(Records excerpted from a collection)
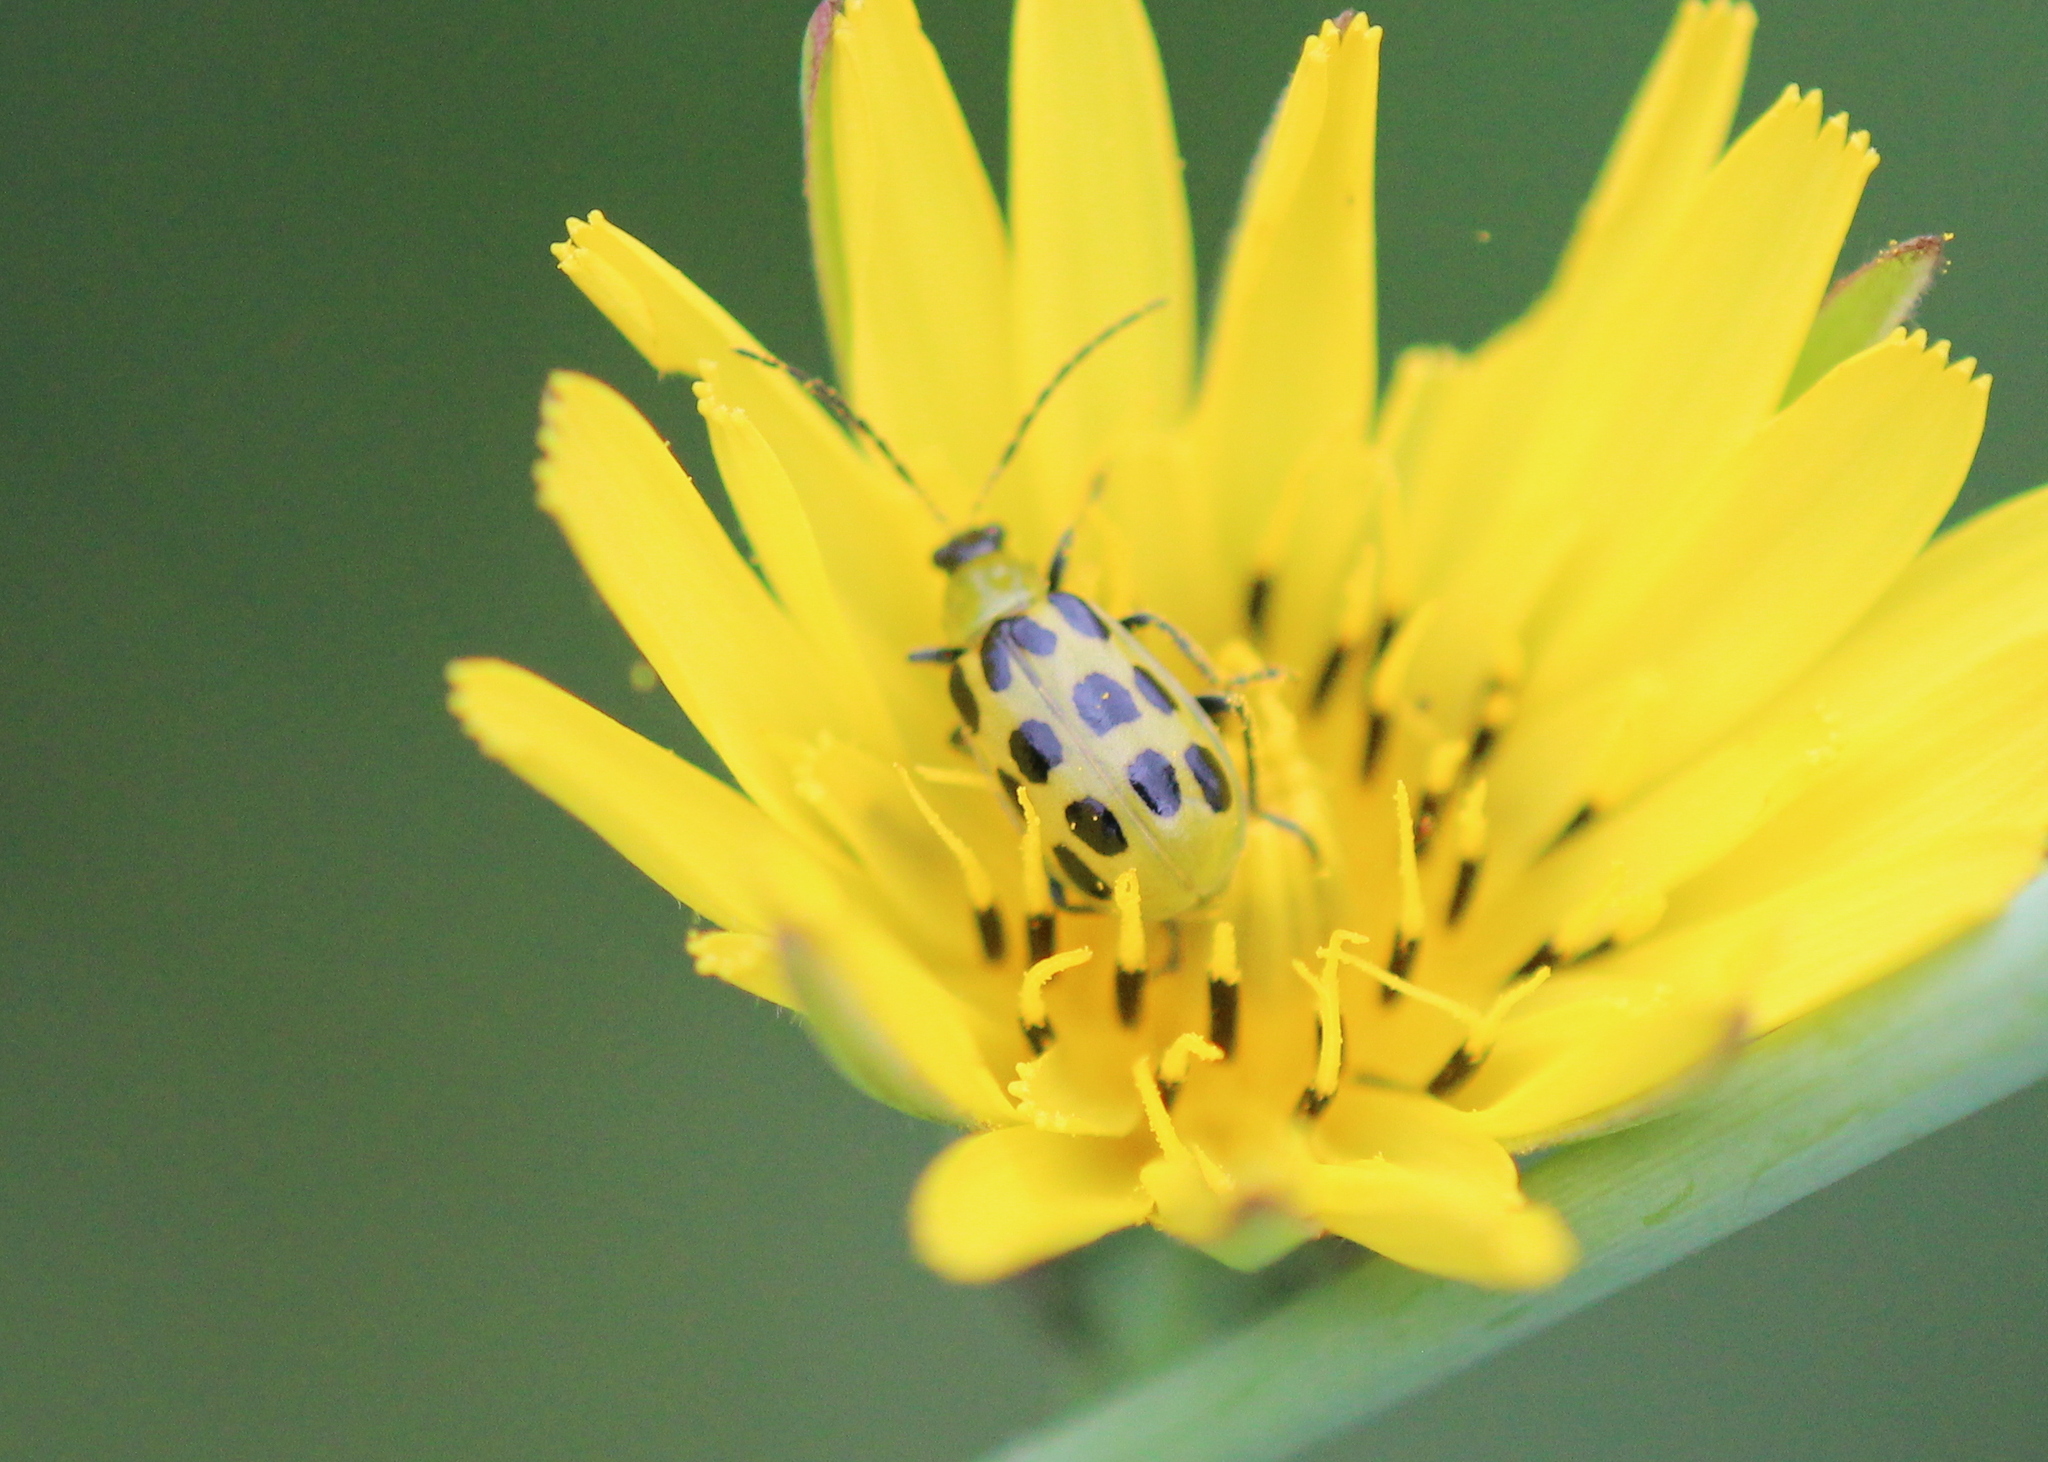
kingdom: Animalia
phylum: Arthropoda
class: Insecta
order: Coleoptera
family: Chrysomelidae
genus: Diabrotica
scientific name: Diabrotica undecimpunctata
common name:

● PROBLEM TO WORK ON: Format every line of the entries above as a single numbered list, skipping any blank lines. Leave the pictures out.

● CORRECT RESULT:
1. kingdom: Animalia
2. phylum: Arthropoda
3. class: Insecta
4. order: Coleoptera
5. family: Chrysomelidae
6. genus: Diabrotica
7. scientific name: Diabrotica undecimpunctata
8. common name:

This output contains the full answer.